WHAT YOU SHOULD DO: Entries follow. Return each line that contains the word "color".

DATA EXTRACT:
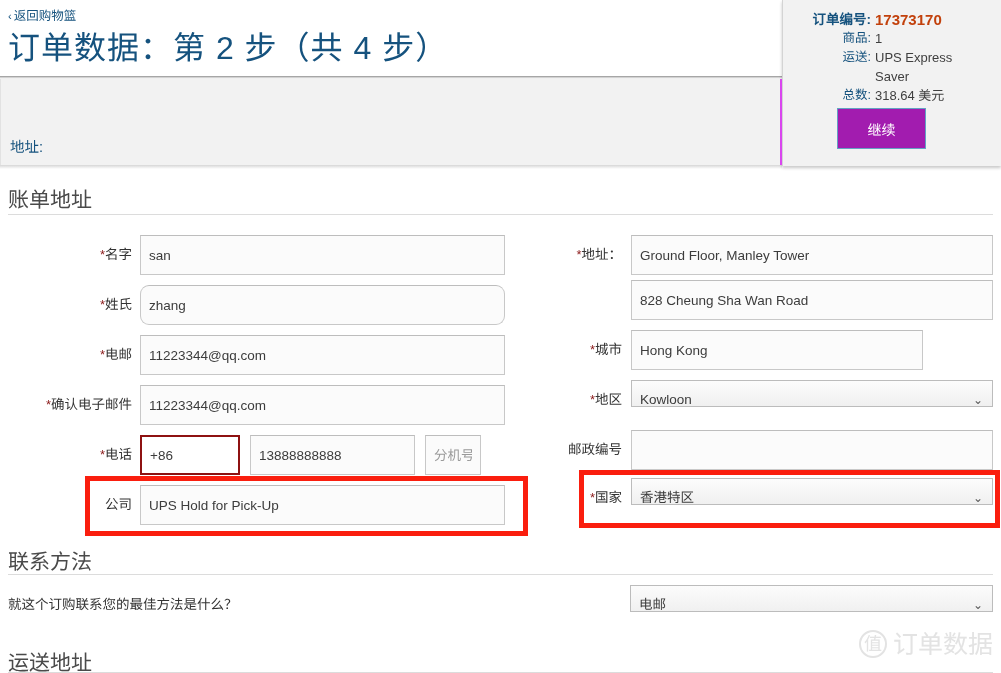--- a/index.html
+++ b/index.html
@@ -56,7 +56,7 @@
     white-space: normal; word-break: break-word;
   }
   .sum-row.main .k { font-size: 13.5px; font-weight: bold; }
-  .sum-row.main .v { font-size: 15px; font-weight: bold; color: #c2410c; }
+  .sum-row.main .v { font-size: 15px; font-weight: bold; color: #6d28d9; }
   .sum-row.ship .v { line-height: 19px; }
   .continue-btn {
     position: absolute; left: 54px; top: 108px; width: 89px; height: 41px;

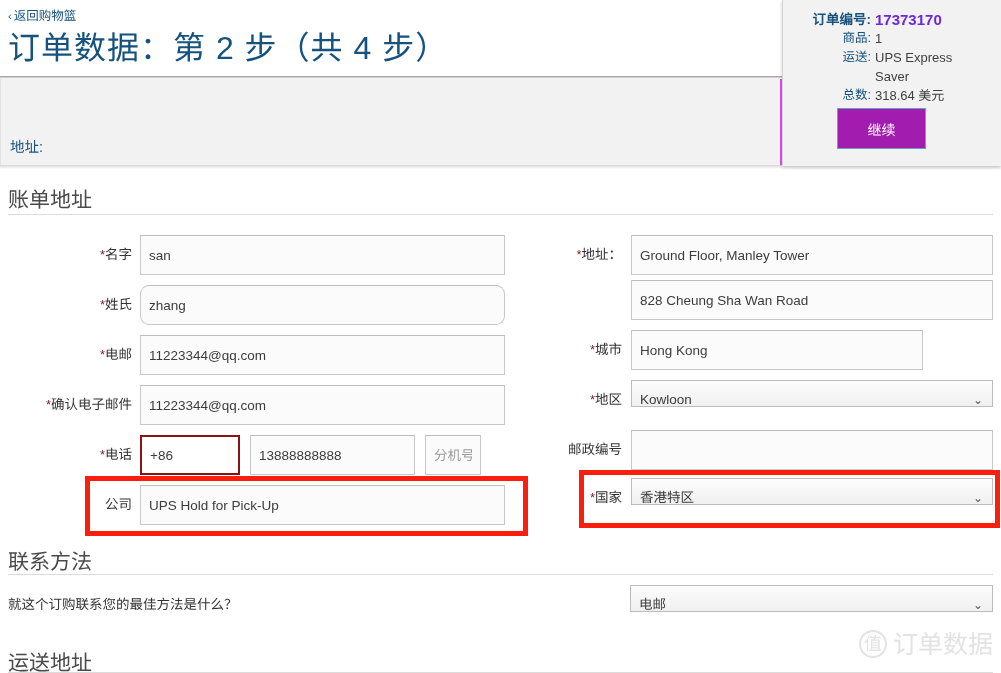--- a/index.html
+++ b/index.html
@@ -69,7 +69,7 @@
   
   .addr-band {
     position: absolute; left: 0; top: 79px; width: 782px; height: 86px;
-    background: #f2f2f2; border-left: 1px solid #e2e2e2; border-right: 2px solid #d946ef; padding-left: 28px;
+    background: #f2f2f2; border-left: 1px solid #e2e2e2; border-right: 4px solid #d946ef; padding-left: 28px;
   }
   .addr-band .lbl {
     position: absolute; left: 9px; top: 56px;

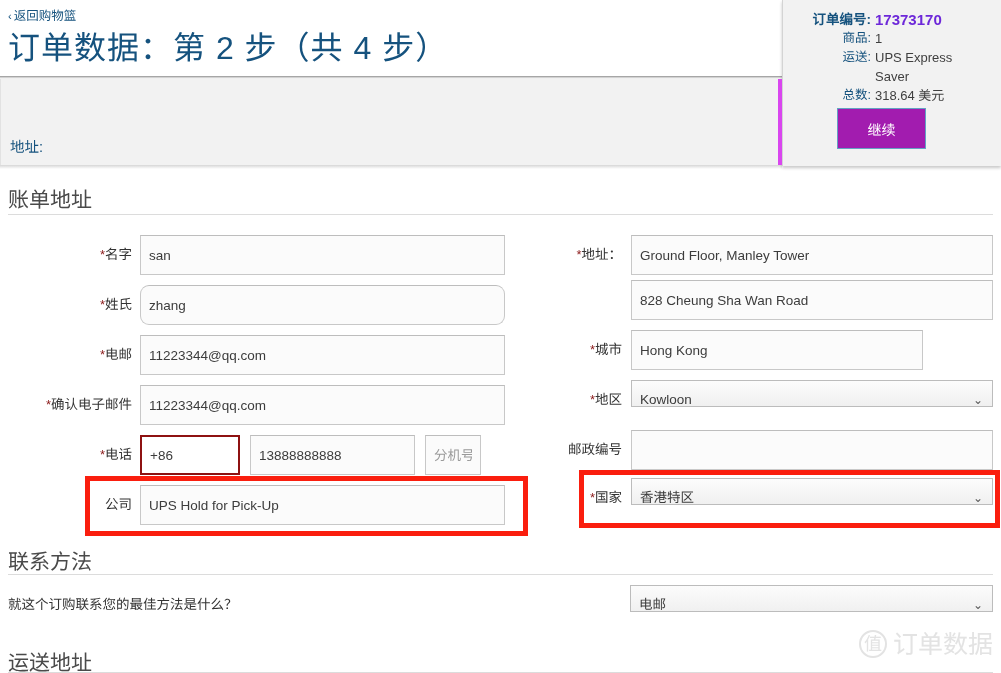--- a/index.html
+++ b/index.html
@@ -116,8 +116,8 @@
     position: absolute;
     background: linear-gradient(to bottom,#fcfcfc 0,#f0f0f0 100%);
     border: 1px solid #bcbcbc;
-    height: 27px;
-    font-family: Liberation Sans, sans-serif; font-size: 13.5px; color: #3c3c3c;
+    height: 44px;
+    font-family: Liberation Serif, serif; font-size: 13.5px; color: #3c3c3c;
     padding: 0 30px 0 8px; line-height: 38px;
     cursor: pointer;
   }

EXERCISE SOLUTION:
-  .sum-row.main .v { font-size: 15px; font-weight: bold; color: #c2410c; }
+  .sum-row.main .v { font-size: 15px; font-weight: bold; color: #6d28d9; }
-    font-family: Liberation Sans, sans-serif; font-size: 13.5px; color: #3c3c3c;
+    font-family: Liberation Serif, serif; font-size: 13.5px; color: #3c3c3c;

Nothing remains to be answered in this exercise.